Indiana University Overseas Study

Emily Featherstone

I honestly can’t believe that I will be in Copenhagen, Denmark in just a few days! I remember being accepted to the program in September – and at that time, January seemed infinitely far away.  Now here I am, receiving emails about syllabi for my classes and checking the weather forecast for my orientation at the beginning of next week.

In the last couple of days, I have gotten so much more information about everything from orientation to classes to where I will be living. After months of waiting and wondering, my semester in Copenhagen is beginning! All the information I’ve been sent is a bit overwhelming since I’m not actually there yet. I can’t visualize where my classes will be held, or even where my home will be. I have a three-day orientation schedule, followed by my first full day of classes next Thursday, and I have no idea how to get from point A to point B. The majority of the classes I will be taking are international business-related, because I am in the Kelley School of Business in Bloomington. At the Danish Institute for Study Abroad, each of the professors was first a professional in his or her field, and I believe that will add an incredibly interesting element to all of my classes. But first, I have to get to Denmark! And that involves packing a suitcase or two.

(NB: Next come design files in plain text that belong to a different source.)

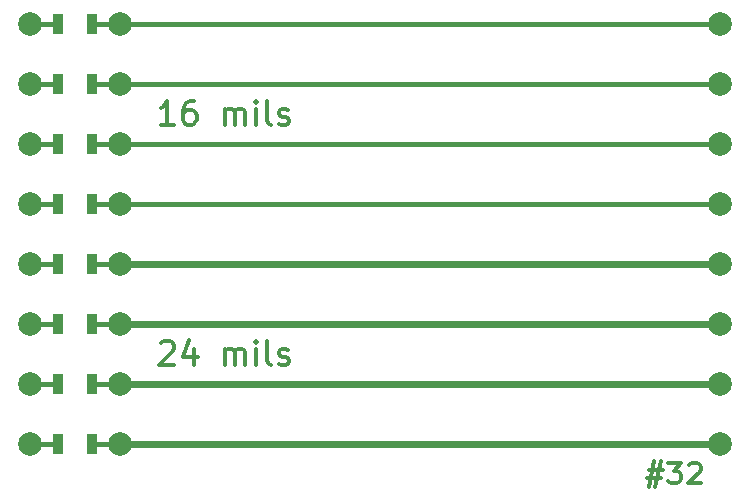
<source format=gtl>
G04 #@! TF.FileFunction,Copper,L1,Top,Signal*
%FSLAX46Y46*%
G04 Gerber Fmt 4.6, Leading zero omitted, Abs format (unit mm)*
G04 Created by KiCad (PCBNEW 4.0.6) date 04/04/19 14:00:35*
%MOMM*%
%LPD*%
G01*
G04 APERTURE LIST*
%ADD10C,0.100000*%
%ADD11C,0.300000*%
%ADD12C,2.000000*%
%ADD13R,0.900000X1.700000*%
%ADD14C,0.609600*%
%ADD15C,0.406400*%
G04 APERTURE END LIST*
D10*
D11*
X138970428Y-88503238D02*
X139065666Y-88408000D01*
X139256143Y-88312762D01*
X139732333Y-88312762D01*
X139922809Y-88408000D01*
X140018047Y-88503238D01*
X140113286Y-88693714D01*
X140113286Y-88884190D01*
X140018047Y-89169905D01*
X138875190Y-90312762D01*
X140113286Y-90312762D01*
X141827571Y-88979429D02*
X141827571Y-90312762D01*
X141351381Y-88217524D02*
X140875190Y-89646095D01*
X142113286Y-89646095D01*
X144399000Y-90312762D02*
X144399000Y-88979429D01*
X144399000Y-89169905D02*
X144494239Y-89074667D01*
X144684715Y-88979429D01*
X144970429Y-88979429D01*
X145160905Y-89074667D01*
X145256143Y-89265143D01*
X145256143Y-90312762D01*
X145256143Y-89265143D02*
X145351381Y-89074667D01*
X145541858Y-88979429D01*
X145827572Y-88979429D01*
X146018048Y-89074667D01*
X146113286Y-89265143D01*
X146113286Y-90312762D01*
X147065667Y-90312762D02*
X147065667Y-88979429D01*
X147065667Y-88312762D02*
X146970429Y-88408000D01*
X147065667Y-88503238D01*
X147160906Y-88408000D01*
X147065667Y-88312762D01*
X147065667Y-88503238D01*
X148303763Y-90312762D02*
X148113287Y-90217524D01*
X148018048Y-90027048D01*
X148018048Y-88312762D01*
X148970429Y-90217524D02*
X149160906Y-90312762D01*
X149541858Y-90312762D01*
X149732334Y-90217524D01*
X149827572Y-90027048D01*
X149827572Y-89931810D01*
X149732334Y-89741333D01*
X149541858Y-89646095D01*
X149256144Y-89646095D01*
X149065667Y-89550857D01*
X148970429Y-89360381D01*
X148970429Y-89265143D01*
X149065667Y-89074667D01*
X149256144Y-88979429D01*
X149541858Y-88979429D01*
X149732334Y-89074667D01*
X180290666Y-99193000D02*
X181540666Y-99193000D01*
X180790666Y-98443000D02*
X180290666Y-100693000D01*
X181374000Y-99943000D02*
X180124000Y-99943000D01*
X180874000Y-100693000D02*
X181374000Y-98443000D01*
X181957333Y-98609667D02*
X183040666Y-98609667D01*
X182457333Y-99276333D01*
X182707333Y-99276333D01*
X182874000Y-99359667D01*
X182957333Y-99443000D01*
X183040666Y-99609667D01*
X183040666Y-100026333D01*
X182957333Y-100193000D01*
X182874000Y-100276333D01*
X182707333Y-100359667D01*
X182207333Y-100359667D01*
X182040666Y-100276333D01*
X181957333Y-100193000D01*
X183707333Y-98776333D02*
X183790667Y-98693000D01*
X183957333Y-98609667D01*
X184374000Y-98609667D01*
X184540667Y-98693000D01*
X184624000Y-98776333D01*
X184707333Y-98943000D01*
X184707333Y-99109667D01*
X184624000Y-99359667D01*
X183624000Y-100359667D01*
X184707333Y-100359667D01*
X140113286Y-69992762D02*
X138970428Y-69992762D01*
X139541857Y-69992762D02*
X139541857Y-67992762D01*
X139351381Y-68278476D01*
X139160905Y-68468952D01*
X138970428Y-68564190D01*
X141827571Y-67992762D02*
X141446619Y-67992762D01*
X141256143Y-68088000D01*
X141160905Y-68183238D01*
X140970428Y-68468952D01*
X140875190Y-68849905D01*
X140875190Y-69611810D01*
X140970428Y-69802286D01*
X141065667Y-69897524D01*
X141256143Y-69992762D01*
X141637095Y-69992762D01*
X141827571Y-69897524D01*
X141922809Y-69802286D01*
X142018048Y-69611810D01*
X142018048Y-69135619D01*
X141922809Y-68945143D01*
X141827571Y-68849905D01*
X141637095Y-68754667D01*
X141256143Y-68754667D01*
X141065667Y-68849905D01*
X140970428Y-68945143D01*
X140875190Y-69135619D01*
X144399000Y-69992762D02*
X144399000Y-68659429D01*
X144399000Y-68849905D02*
X144494239Y-68754667D01*
X144684715Y-68659429D01*
X144970429Y-68659429D01*
X145160905Y-68754667D01*
X145256143Y-68945143D01*
X145256143Y-69992762D01*
X145256143Y-68945143D02*
X145351381Y-68754667D01*
X145541858Y-68659429D01*
X145827572Y-68659429D01*
X146018048Y-68754667D01*
X146113286Y-68945143D01*
X146113286Y-69992762D01*
X147065667Y-69992762D02*
X147065667Y-68659429D01*
X147065667Y-67992762D02*
X146970429Y-68088000D01*
X147065667Y-68183238D01*
X147160906Y-68088000D01*
X147065667Y-67992762D01*
X147065667Y-68183238D01*
X148303763Y-69992762D02*
X148113287Y-69897524D01*
X148018048Y-69707048D01*
X148018048Y-67992762D01*
X148970429Y-69897524D02*
X149160906Y-69992762D01*
X149541858Y-69992762D01*
X149732334Y-69897524D01*
X149827572Y-69707048D01*
X149827572Y-69611810D01*
X149732334Y-69421333D01*
X149541858Y-69326095D01*
X149256144Y-69326095D01*
X149065667Y-69230857D01*
X148970429Y-69040381D01*
X148970429Y-68945143D01*
X149065667Y-68754667D01*
X149256144Y-68659429D01*
X149541858Y-68659429D01*
X149732334Y-68754667D01*
D12*
X127889000Y-61468000D03*
X127889000Y-66548000D03*
X127889000Y-71628000D03*
X127889000Y-76708000D03*
X127889000Y-81788000D03*
X127889000Y-86868000D03*
X127889000Y-91948000D03*
X127889000Y-97028000D03*
D13*
X130249000Y-97028000D03*
X133149000Y-97028000D03*
X130249000Y-91948000D03*
X133149000Y-91948000D03*
X130249000Y-86868000D03*
X133149000Y-86868000D03*
X130249000Y-81788000D03*
X133149000Y-81788000D03*
X130249000Y-76708000D03*
X133149000Y-76708000D03*
X130249000Y-71628000D03*
X133149000Y-71628000D03*
X130249000Y-66548000D03*
X133149000Y-66548000D03*
D12*
X186309000Y-86868000D03*
X186309000Y-81788000D03*
X135509000Y-86868000D03*
X135509000Y-81788000D03*
X186309000Y-61468000D03*
X135509000Y-61468000D03*
X186309000Y-66548000D03*
X135509000Y-66548000D03*
X186309000Y-71628000D03*
X186309000Y-76708000D03*
X186309000Y-91948000D03*
X135509000Y-71628000D03*
X135509000Y-76708000D03*
X135509000Y-91948000D03*
X186309000Y-97028000D03*
X135509000Y-97028000D03*
D13*
X130249000Y-61468000D03*
X133149000Y-61468000D03*
D14*
X135509000Y-97028000D02*
X186309000Y-97028000D01*
X135509000Y-91948000D02*
X186309000Y-91948000D01*
X135509000Y-86868000D02*
X186309000Y-86868000D01*
X135509000Y-81788000D02*
X186309000Y-81788000D01*
D15*
X135509000Y-66548000D02*
X186309000Y-66548000D01*
X135509000Y-61468000D02*
X186309000Y-61468000D01*
X133149000Y-61468000D02*
X135509000Y-61468000D01*
X133149000Y-66548000D02*
X135509000Y-66548000D01*
X133149000Y-81788000D02*
X135509000Y-81788000D01*
X133149000Y-86868000D02*
X135509000Y-86868000D01*
X133149000Y-91948000D02*
X135509000Y-91948000D01*
X133149000Y-97028000D02*
X135509000Y-97028000D01*
X127889000Y-97028000D02*
X130249000Y-97028000D01*
X127889000Y-91948000D02*
X130249000Y-91948000D01*
X127889000Y-86868000D02*
X130249000Y-86868000D01*
X127889000Y-81788000D02*
X130249000Y-81788000D01*
X127889000Y-66548000D02*
X130249000Y-66548000D01*
X127889000Y-61468000D02*
X130249000Y-61468000D01*
X133149000Y-76708000D02*
X135509000Y-76708000D01*
X127889000Y-76708000D02*
X130249000Y-76708000D01*
X133149000Y-71628000D02*
X135509000Y-71628000D01*
X127889000Y-71628000D02*
X130249000Y-71628000D01*
X135509000Y-76708000D02*
X186309000Y-76708000D01*
X135509000Y-71628000D02*
X186309000Y-71628000D01*
M02*

</source>
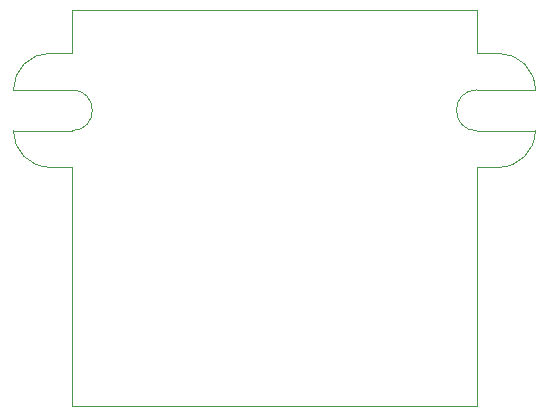
<source format=gbr>
%TF.GenerationSoftware,KiCad,Pcbnew,(5.1.6)-1*%
%TF.CreationDate,2021-07-08T13:54:38-04:00*%
%TF.ProjectId,Turbo-Display-V3-Simple,54757262-6f2d-4446-9973-706c61792d56,rev?*%
%TF.SameCoordinates,Original*%
%TF.FileFunction,Profile,NP*%
%FSLAX46Y46*%
G04 Gerber Fmt 4.6, Leading zero omitted, Abs format (unit mm)*
G04 Created by KiCad (PCBNEW (5.1.6)-1) date 2021-07-08 13:54:38*
%MOMM*%
%LPD*%
G01*
G04 APERTURE LIST*
%TA.AperFunction,Profile*%
%ADD10C,0.050000*%
%TD*%
G04 APERTURE END LIST*
D10*
X120015000Y-88138000D02*
X118160614Y-88138000D01*
X120015000Y-108331000D02*
X120015000Y-88138000D01*
X120015000Y-78486000D02*
X118160614Y-78486000D01*
X120015000Y-74803000D02*
X120015000Y-78486000D01*
X154305000Y-88138000D02*
X156159386Y-88138000D01*
X154305000Y-108331000D02*
X154305000Y-88138000D01*
X154305000Y-78486000D02*
X156159386Y-78486000D01*
X154305000Y-74803000D02*
X154305000Y-78486000D01*
X159258000Y-85039386D02*
G75*
G02*
X156159386Y-88138000I-3098614J0D01*
G01*
X156159386Y-78486000D02*
G75*
G02*
X159258000Y-81584614I0J-3098614D01*
G01*
X118160614Y-88138000D02*
G75*
G02*
X115062000Y-85039386I0J3098614D01*
G01*
X115062000Y-81584614D02*
G75*
G02*
X118160614Y-78486000I3098614J0D01*
G01*
X120015000Y-85039386D02*
X115062000Y-85039386D01*
X120015000Y-81584614D02*
X115062000Y-81584614D01*
X120015000Y-81584614D02*
G75*
G02*
X120015000Y-85039386I0J-1727386D01*
G01*
X154305000Y-85039386D02*
X159258000Y-85039386D01*
X154305000Y-81584614D02*
X159258000Y-81584614D01*
X154305000Y-85039386D02*
G75*
G02*
X154305000Y-81584614I0J1727386D01*
G01*
X120015000Y-74803000D02*
X154305000Y-74803000D01*
X120650000Y-108331000D02*
X120015000Y-108331000D01*
X120650000Y-108331000D02*
X154305000Y-108331000D01*
M02*

</source>
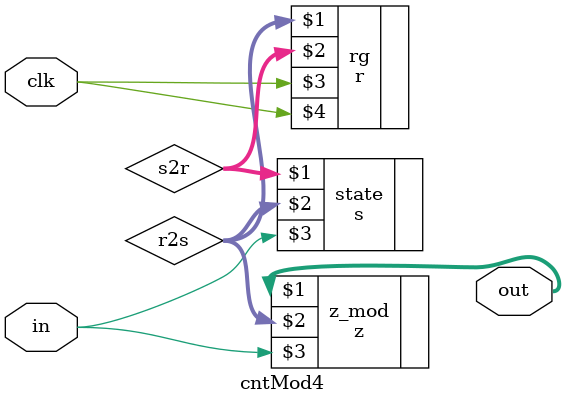
<source format=v>


module cntMod4(output [1:0]out, input in, input clk);
    
    wire [1:0]r2s; 
    wire [1:0]s2r;

    //COMPONENTI
    r #(2) rg(r2s, s2r, clk, clk);
    s state(s2r, r2s, in);
    z z_mod(out, r2s, in);

endmodule
    

</source>
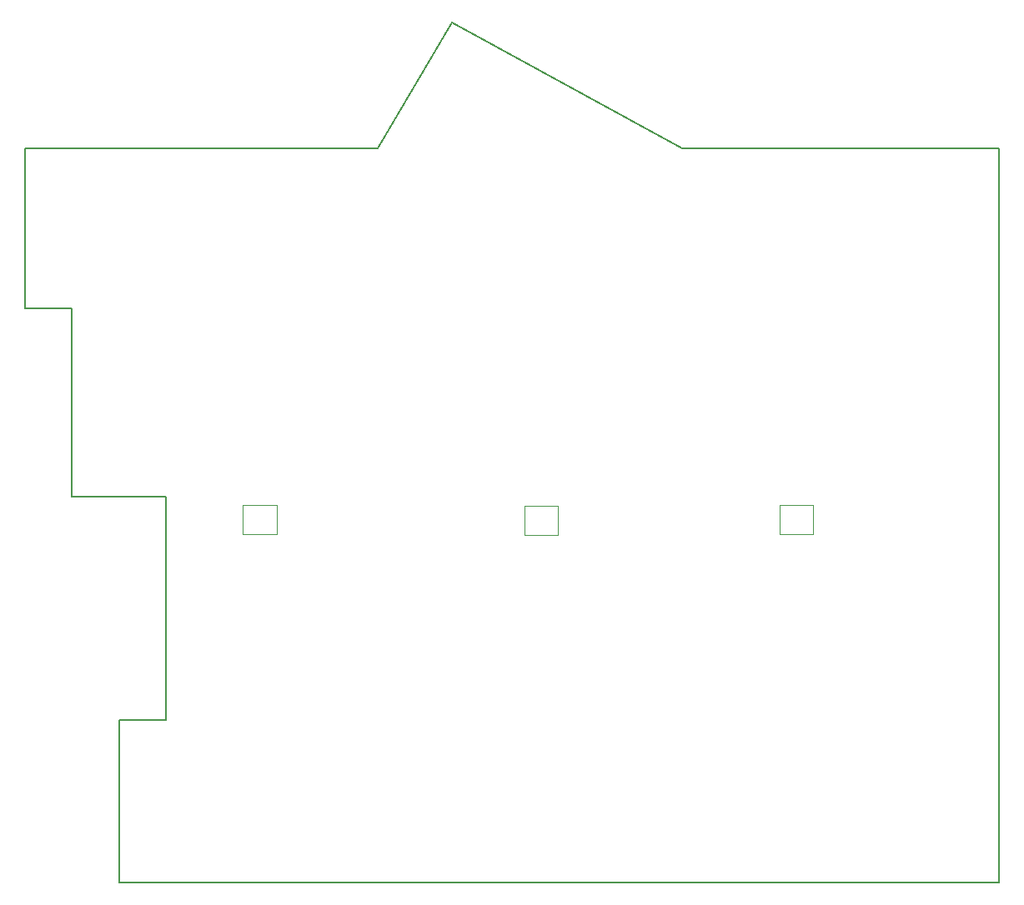
<source format=gbr>
G04 #@! TF.GenerationSoftware,KiCad,Pcbnew,(5.1.6-0-10_14)*
G04 #@! TF.CreationDate,2022-02-21T07:56:40+09:00*
G04 #@! TF.ProjectId,cool936,636f6f6c-3933-4362-9e6b-696361645f70,rev?*
G04 #@! TF.SameCoordinates,Original*
G04 #@! TF.FileFunction,Profile,NP*
%FSLAX46Y46*%
G04 Gerber Fmt 4.6, Leading zero omitted, Abs format (unit mm)*
G04 Created by KiCad (PCBNEW (5.1.6-0-10_14)) date 2022-02-21 07:56:40*
%MOMM*%
%LPD*%
G01*
G04 APERTURE LIST*
G04 #@! TA.AperFunction,Profile*
%ADD10C,0.150000*%
G04 #@! TD*
G04 #@! TA.AperFunction,Profile*
%ADD11C,0.120000*%
G04 #@! TD*
G04 APERTURE END LIST*
D10*
X171450000Y9240000D02*
X207290000Y9240000D01*
X214770000Y22070000D02*
X207290000Y9240000D01*
X238150000Y9240000D02*
X214770000Y22070000D01*
X270320000Y3870000D02*
X270320000Y9240000D01*
X270320000Y-65360000D02*
X180980000Y-65360000D01*
X270320000Y3870000D02*
X270320000Y-65360000D01*
X238150000Y9240000D02*
X270320000Y9240000D01*
X171450000Y-6990000D02*
X171450000Y9240000D01*
X176210000Y-6990000D02*
X171450000Y-6990000D01*
X176210000Y-26130000D02*
X176210000Y-6990000D01*
X185740000Y-26130000D02*
X176210000Y-26130000D01*
X185740000Y-48850000D02*
X185740000Y-26130000D01*
X180980000Y-48850000D02*
X185740000Y-48850000D01*
X180980000Y-65360000D02*
X180980000Y-48850000D01*
D11*
X193570000Y-29980000D02*
X193570000Y-26980000D01*
X193570000Y-26980000D02*
X196970000Y-26980000D01*
X196970000Y-26980000D02*
X196970000Y-29980000D01*
X196970000Y-29980000D02*
X193570000Y-29980000D01*
X225520000Y-30040000D02*
X222120000Y-30040000D01*
X225520000Y-27040000D02*
X225520000Y-30040000D01*
X222120000Y-27040000D02*
X225520000Y-27040000D01*
X222120000Y-30040000D02*
X222120000Y-27040000D01*
X248070000Y-29980000D02*
X248070000Y-26980000D01*
X248070000Y-26980000D02*
X251470000Y-26980000D01*
X251470000Y-26980000D02*
X251470000Y-29980000D01*
X251470000Y-29980000D02*
X248070000Y-29980000D01*
M02*

</source>
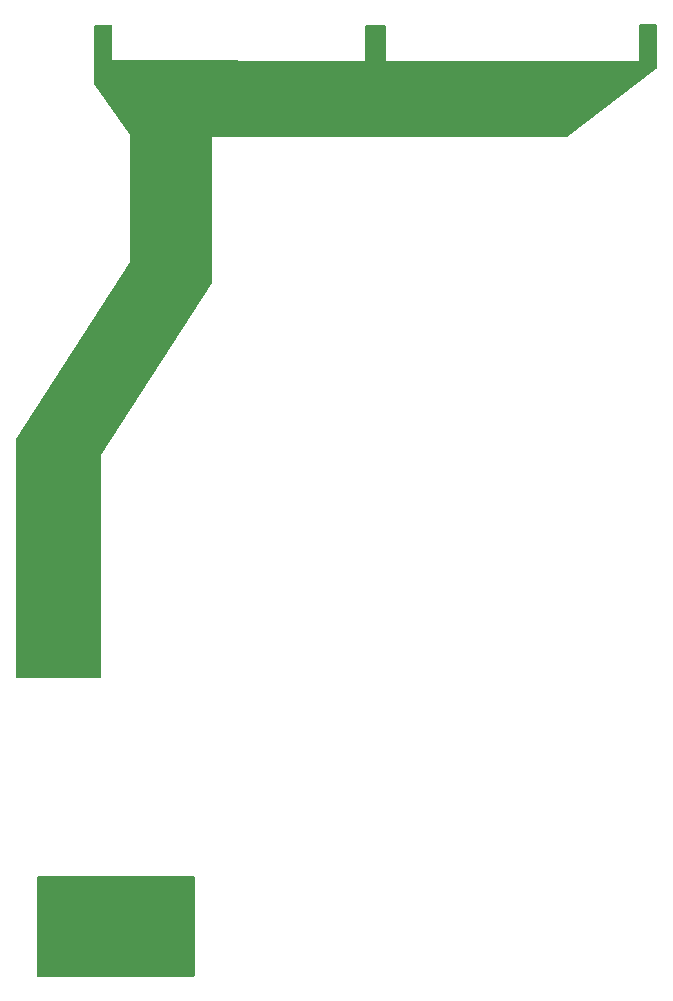
<source format=gbr>
%TF.GenerationSoftware,KiCad,Pcbnew,9.0.0*%
%TF.CreationDate,2025-05-17T17:18:32+03:00*%
%TF.ProjectId,Inverter,496e7665-7274-4657-922e-6b696361645f,rev?*%
%TF.SameCoordinates,Original*%
%TF.FileFunction,Paste,Bot*%
%TF.FilePolarity,Positive*%
%FSLAX46Y46*%
G04 Gerber Fmt 4.6, Leading zero omitted, Abs format (unit mm)*
G04 Created by KiCad (PCBNEW 9.0.0) date 2025-05-17 17:18:32*
%MOMM*%
%LPD*%
G01*
G04 APERTURE LIST*
G04 APERTURE END LIST*
G36*
X169475500Y-59544962D02*
G01*
X169530038Y-59599500D01*
X169550000Y-59674000D01*
X169550000Y-63201293D01*
X169530038Y-63275793D01*
X169491416Y-63319725D01*
X161953481Y-69074493D01*
X161882151Y-69103833D01*
X161863186Y-69105061D01*
X131850000Y-69129482D01*
X131850000Y-81397977D01*
X131830038Y-81472477D01*
X131826218Y-81478733D01*
X122451475Y-96014851D01*
X122478052Y-114725788D01*
X122458195Y-114800317D01*
X122403735Y-114854932D01*
X122329264Y-114875000D01*
X115424000Y-114875000D01*
X115349500Y-114855038D01*
X115294962Y-114800500D01*
X115275000Y-114726000D01*
X115275000Y-94729987D01*
X115294962Y-94655487D01*
X115298600Y-94649515D01*
X124900000Y-79687532D01*
X124900000Y-68925000D01*
X121901464Y-64563493D01*
X121875707Y-64490792D01*
X121875248Y-64478287D01*
X121900542Y-59723207D01*
X121920900Y-59648815D01*
X121975727Y-59594568D01*
X122049540Y-59575000D01*
X123251000Y-59575000D01*
X123325500Y-59594962D01*
X123380038Y-59649500D01*
X123400000Y-59724000D01*
X123400000Y-62598628D01*
X144800000Y-62624694D01*
X144800000Y-59774000D01*
X144819962Y-59699500D01*
X144874500Y-59644962D01*
X144949000Y-59625000D01*
X146451000Y-59625000D01*
X146525500Y-59644962D01*
X146580038Y-59699500D01*
X146600000Y-59774000D01*
X146600000Y-62625000D01*
X168000000Y-62625000D01*
X168000000Y-59674000D01*
X168019962Y-59599500D01*
X168074500Y-59544962D01*
X168149000Y-59525000D01*
X169401000Y-59525000D01*
X169475500Y-59544962D01*
G37*
G36*
X130343039Y-131694685D02*
G01*
X130388794Y-131747489D01*
X130400000Y-131799000D01*
X130400000Y-140101000D01*
X130380315Y-140168039D01*
X130327511Y-140213794D01*
X130276000Y-140225000D01*
X117174000Y-140225000D01*
X117106961Y-140205315D01*
X117061206Y-140152511D01*
X117050000Y-140101000D01*
X117050000Y-131799000D01*
X117069685Y-131731961D01*
X117122489Y-131686206D01*
X117174000Y-131675000D01*
X130276000Y-131675000D01*
X130343039Y-131694685D01*
G37*
M02*

</source>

Packing for four months abroad is a task all on its own. I am a chronic over-packer, no matter where I go or how long I’m gone, so naturally I feel like I need to pack absolutely everything I own. I’ve researched how other people pack to study abroad, and more specifically, what I should pack for Copenhagen. I want to look like I belong there, and from what I’ve read, Copenhageners are quite fashion-forward. Two of the biggest takeaways I have from my readings are: Copenhageners love black and they love scarves. So I’m packing all the black clothing and scarves I own – let’s hope I blend in!

Another issue that I am preparing myself for is the Danish language. While I’ve been told that most people speak very good English (and thus far, this holds true for every Dane I’ve had the pleasure of speaking with), I want to learn as much Danish as I can. I will be taking a Danish Language & Culture course, and I am hoping my host family will be willing to listen to my attempts at speaking! So far, I know how to say, “Hello” (hej), “How are you?” (Hvordan har du det?) and “Excuse me” (Undskyld).  I have a long way to go, and I find Danish pronunciations counterintuitive, but I’m sure it will be fun to learn.

I only have four more days in the United States of America and I still have a long to-do list, but soon it will all be taken care of and I will be on my way!